START Text segment

Deep earns the $11 minimum wage at 7-Eleven and just above the local minimum wage at Round Table Pizza where he is paid roughly $14 an hour as a manager.

“Palo Alto is very expensive,” Deep says. “I think the minimum wage should be around $14 because it’s very expensive.”

A “Fight for 15” movement has been sweeping across the nation, calling to raise the minimum wage to a “liveable” $15 an hour. The State of California passed a law on April 4 providing for a statewide minimum wage increase to $15 an hour by 2020. However, unions that include employees who work in the Bay Area like Service Employees International Union have been leading a movement to raise the minimum wage by 2018.

“[Palo Alto] has a goal of reaching $15 by 2018,” says Marc Berman, a member of the Palo Alto City Council. “We still need to do some work on the council level to determine when those increases will happen, but we also have to be respectful of our business community.”

Service Employees International Union member Margaret Adkins continues to advocate for the implementation of a $15 minimum by 2018. Adkins, a program assistant for the City of Palo Alto, has participated in SEIU organized events to raise the minimum wage while working around minimum wage at three side-jobs in order to keep pace with the cost of living in the area.

“Housing is a right,” Adkins says. “Everybody should have housing, food and health care, which are basic needs. Raising the minimum wage is a way of getting closer to meeting those [needs].”

Cheesecake Factory employee and San Jose State University student Eddie Benito says he is only able to live in Mountain View because he shares subsidized housing with a friend and has scholarships that cover his tuition.

“I’ve been really lucky with housing,” Benito says.

END Text segment
START Information shown

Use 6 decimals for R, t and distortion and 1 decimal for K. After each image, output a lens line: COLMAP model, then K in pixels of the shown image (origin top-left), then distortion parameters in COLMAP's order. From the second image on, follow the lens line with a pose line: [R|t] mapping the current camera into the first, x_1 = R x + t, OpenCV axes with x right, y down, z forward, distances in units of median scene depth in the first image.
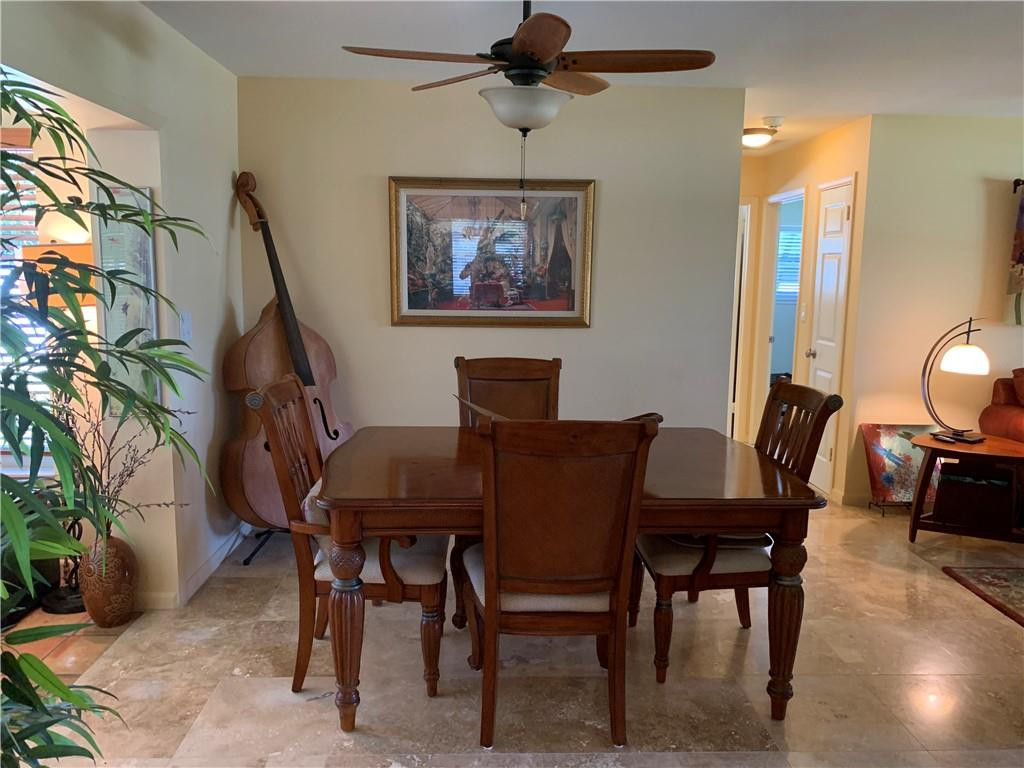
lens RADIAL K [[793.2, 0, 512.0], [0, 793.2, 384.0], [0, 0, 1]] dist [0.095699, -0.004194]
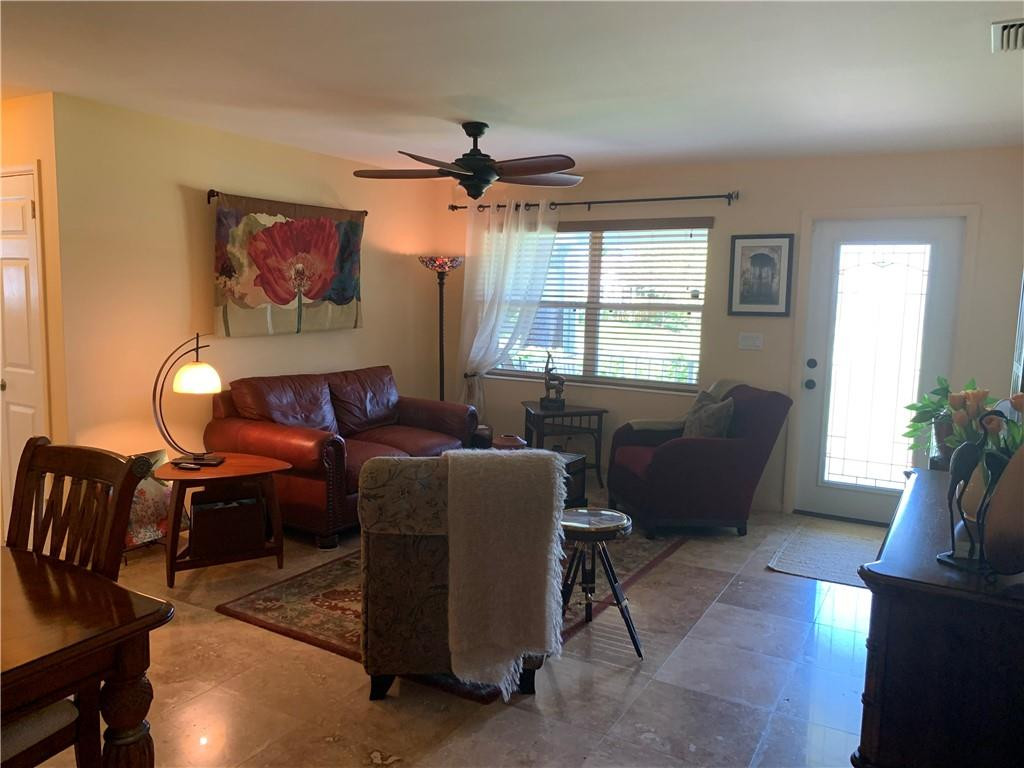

END Information shown

In the text on the Palo Alto minimum wage, translate this sentence into Spanish: "The State of California passed a law on April 4 providing for a statewide minimum wage increase to $15 an hour by 2020."

El Estado de California aprobó el 4 de abril una ley que prevé un aumento del salario mínimo en todo el estado a 15 dólares por hora para 2020.